Exercise details
Type out every line below exactly as it reads.

Data listing

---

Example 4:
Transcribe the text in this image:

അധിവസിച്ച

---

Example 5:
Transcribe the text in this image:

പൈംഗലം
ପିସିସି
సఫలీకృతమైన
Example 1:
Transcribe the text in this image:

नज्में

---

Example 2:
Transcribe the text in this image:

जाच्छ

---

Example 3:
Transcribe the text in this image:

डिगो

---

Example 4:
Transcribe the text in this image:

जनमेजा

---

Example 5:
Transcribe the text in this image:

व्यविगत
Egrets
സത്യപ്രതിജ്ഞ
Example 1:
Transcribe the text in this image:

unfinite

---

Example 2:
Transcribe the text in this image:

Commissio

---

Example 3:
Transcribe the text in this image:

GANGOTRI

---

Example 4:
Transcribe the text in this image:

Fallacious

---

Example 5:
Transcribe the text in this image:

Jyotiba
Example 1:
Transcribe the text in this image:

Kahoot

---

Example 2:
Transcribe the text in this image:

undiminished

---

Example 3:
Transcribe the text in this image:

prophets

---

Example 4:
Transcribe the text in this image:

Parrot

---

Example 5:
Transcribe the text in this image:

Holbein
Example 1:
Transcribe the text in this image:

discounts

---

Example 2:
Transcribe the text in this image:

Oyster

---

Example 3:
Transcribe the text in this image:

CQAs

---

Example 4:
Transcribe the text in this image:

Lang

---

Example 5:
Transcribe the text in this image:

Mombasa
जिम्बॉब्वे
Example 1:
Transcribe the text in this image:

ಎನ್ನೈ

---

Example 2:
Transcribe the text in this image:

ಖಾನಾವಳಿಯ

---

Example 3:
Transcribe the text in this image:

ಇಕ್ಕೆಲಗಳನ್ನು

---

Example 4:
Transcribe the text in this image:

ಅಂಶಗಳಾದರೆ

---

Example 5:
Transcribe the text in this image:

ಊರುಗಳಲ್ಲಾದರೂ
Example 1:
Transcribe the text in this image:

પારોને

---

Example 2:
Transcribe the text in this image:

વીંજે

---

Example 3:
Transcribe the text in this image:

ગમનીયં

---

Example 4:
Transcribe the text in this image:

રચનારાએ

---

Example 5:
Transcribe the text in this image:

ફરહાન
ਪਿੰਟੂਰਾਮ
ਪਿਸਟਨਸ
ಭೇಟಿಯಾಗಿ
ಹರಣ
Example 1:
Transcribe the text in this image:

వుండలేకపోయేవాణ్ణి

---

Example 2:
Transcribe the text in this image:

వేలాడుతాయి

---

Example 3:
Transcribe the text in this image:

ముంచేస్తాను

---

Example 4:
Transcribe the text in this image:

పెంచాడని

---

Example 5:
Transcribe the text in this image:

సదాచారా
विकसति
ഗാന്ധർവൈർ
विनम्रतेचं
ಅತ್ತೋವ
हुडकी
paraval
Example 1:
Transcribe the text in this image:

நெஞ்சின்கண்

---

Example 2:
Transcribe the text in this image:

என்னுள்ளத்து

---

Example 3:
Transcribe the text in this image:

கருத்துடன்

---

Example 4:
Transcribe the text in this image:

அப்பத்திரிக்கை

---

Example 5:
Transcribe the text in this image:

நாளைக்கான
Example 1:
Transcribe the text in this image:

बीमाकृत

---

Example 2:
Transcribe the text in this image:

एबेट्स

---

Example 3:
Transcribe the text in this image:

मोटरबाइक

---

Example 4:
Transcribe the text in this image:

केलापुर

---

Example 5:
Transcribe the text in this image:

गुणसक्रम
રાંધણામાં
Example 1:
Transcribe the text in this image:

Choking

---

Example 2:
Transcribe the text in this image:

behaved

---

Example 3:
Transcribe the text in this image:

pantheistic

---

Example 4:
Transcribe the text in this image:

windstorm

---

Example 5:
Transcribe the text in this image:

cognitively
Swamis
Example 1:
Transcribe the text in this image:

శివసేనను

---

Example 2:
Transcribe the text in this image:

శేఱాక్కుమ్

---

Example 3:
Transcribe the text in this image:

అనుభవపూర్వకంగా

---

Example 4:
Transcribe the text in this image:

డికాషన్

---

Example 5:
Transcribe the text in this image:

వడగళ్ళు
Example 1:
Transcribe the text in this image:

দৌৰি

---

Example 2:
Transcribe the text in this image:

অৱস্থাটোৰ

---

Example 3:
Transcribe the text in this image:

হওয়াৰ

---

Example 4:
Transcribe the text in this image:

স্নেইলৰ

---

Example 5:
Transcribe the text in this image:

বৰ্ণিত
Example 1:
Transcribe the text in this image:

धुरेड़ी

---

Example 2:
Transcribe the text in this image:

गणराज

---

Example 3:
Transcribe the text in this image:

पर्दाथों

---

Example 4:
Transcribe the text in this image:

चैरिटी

Response
---

Example 4:
Transcribe the text in this image:

അധിവസിച്ച

---

Example 5:
Transcribe the text in this image:

പൈംഗലം
ପିସିସି
సఫలీకృతమైన
Example 1:
Transcribe the text in this image:

नज्में

---

Example 2:
Transcribe the text in this image:

जाच्छ

---

Example 3:
Transcribe the text in this image:

डिगो

---

Example 4:
Transcribe the text in this image:

जनमेजा

---

Example 5:
Transcribe the text in this image:

व्यविगत
Egrets
സത്യപ്രതിജ്ഞ
Example 1:
Transcribe the text in this image:

unfinite

---

Example 2:
Transcribe the text in this image:

Commissio

---

Example 3:
Transcribe the text in this image:

GANGOTRI

---

Example 4:
Transcribe the text in this image:

Fallacious

---

Example 5:
Transcribe the text in this image:

Jyotiba
Example 1:
Transcribe the text in this image:

Kahoot

---

Example 2:
Transcribe the text in this image:

undiminished

---

Example 3:
Transcribe the text in this image:

prophets

---

Example 4:
Transcribe the text in this image:

Parrot

---

Example 5:
Transcribe the text in this image:

Holbein
Example 1:
Transcribe the text in this image:

discounts

---

Example 2:
Transcribe the text in this image:

Oyster

---

Example 3:
Transcribe the text in this image:

CQAs

---

Example 4:
Transcribe the text in this image:

Lang

---

Example 5:
Transcribe the text in this image:

Mombasa
जिम्बॉब्वे
Example 1:
Transcribe the text in this image:

ಎನ್ನೈ

---

Example 2:
Transcribe the text in this image:

ಖಾನಾವಳಿಯ

---

Example 3:
Transcribe the text in this image:

ಇಕ್ಕೆಲಗಳನ್ನು

---

Example 4:
Transcribe the text in this image:

ಅಂಶಗಳಾದರೆ

---

Example 5:
Transcribe the text in this image:

ಊರುಗಳಲ್ಲಾದರೂ
Example 1:
Transcribe the text in this image:

પારોને

---

Example 2:
Transcribe the text in this image:

વીંજે

---

Example 3:
Transcribe the text in this image:

ગમનીયં

---

Example 4:
Transcribe the text in this image:

રચનારાએ

---

Example 5:
Transcribe the text in this image:

ફરહાન
ਪਿੰਟੂਰਾਮ
ਪਿਸਟਨਸ
ಭೇಟಿಯಾಗಿ
ಹರಣ
Example 1:
Transcribe the text in this image:

వుండలేకపోయేవాణ్ణి

---

Example 2:
Transcribe the text in this image:

వేలాడుతాయి

---

Example 3:
Transcribe the text in this image:

ముంచేస్తాను

---

Example 4:
Transcribe the text in this image:

పెంచాడని

---

Example 5:
Transcribe the text in this image:

సదాచారా
विकसति
ഗാന്ധർവൈർ
विनम्रतेचं
ಅತ್ತೋವ
हुडकी
paraval
Example 1:
Transcribe the text in this image:

நெஞ்சின்கண்

---

Example 2:
Transcribe the text in this image:

என்னுள்ளத்து

---

Example 3:
Transcribe the text in this image:

கருத்துடன்

---

Example 4:
Transcribe the text in this image:

அப்பத்திரிக்கை

---

Example 5:
Transcribe the text in this image:

நாளைக்கான
Example 1:
Transcribe the text in this image:

बीमाकृत

---

Example 2:
Transcribe the text in this image:

एबेट्स

---

Example 3:
Transcribe the text in this image:

मोटरबाइक

---

Example 4:
Transcribe the text in this image:

केलापुर

---

Example 5:
Transcribe the text in this image:

गुणसक्रम
રાંધણામાં
Example 1:
Transcribe the text in this image:

Choking

---

Example 2:
Transcribe the text in this image:

behaved

---

Example 3:
Transcribe the text in this image:

pantheistic

---

Example 4:
Transcribe the text in this image:

windstorm

---

Example 5:
Transcribe the text in this image:

cognitively
Swamis
Example 1:
Transcribe the text in this image:

శివసేనను

---

Example 2:
Transcribe the text in this image:

శేఱాక్కుమ్

---

Example 3:
Transcribe the text in this image:

అనుభవపూర్వకంగా

---

Example 4:
Transcribe the text in this image:

డికాషన్

---

Example 5:
Transcribe the text in this image:

వడగళ్ళు
Example 1:
Transcribe the text in this image:

দৌৰি

---

Example 2:
Transcribe the text in this image:

অৱস্থাটোৰ

---

Example 3:
Transcribe the text in this image:

হওয়াৰ

---

Example 4:
Transcribe the text in this image:

স্নেইলৰ

---

Example 5:
Transcribe the text in this image:

বৰ্ণিত
Example 1:
Transcribe the text in this image:

धुरेड़ी

---

Example 2:
Transcribe the text in this image:

गणराज

---

Example 3:
Transcribe the text in this image:

पर्दाथों

---

Example 4:
Transcribe the text in this image:

चैरिटी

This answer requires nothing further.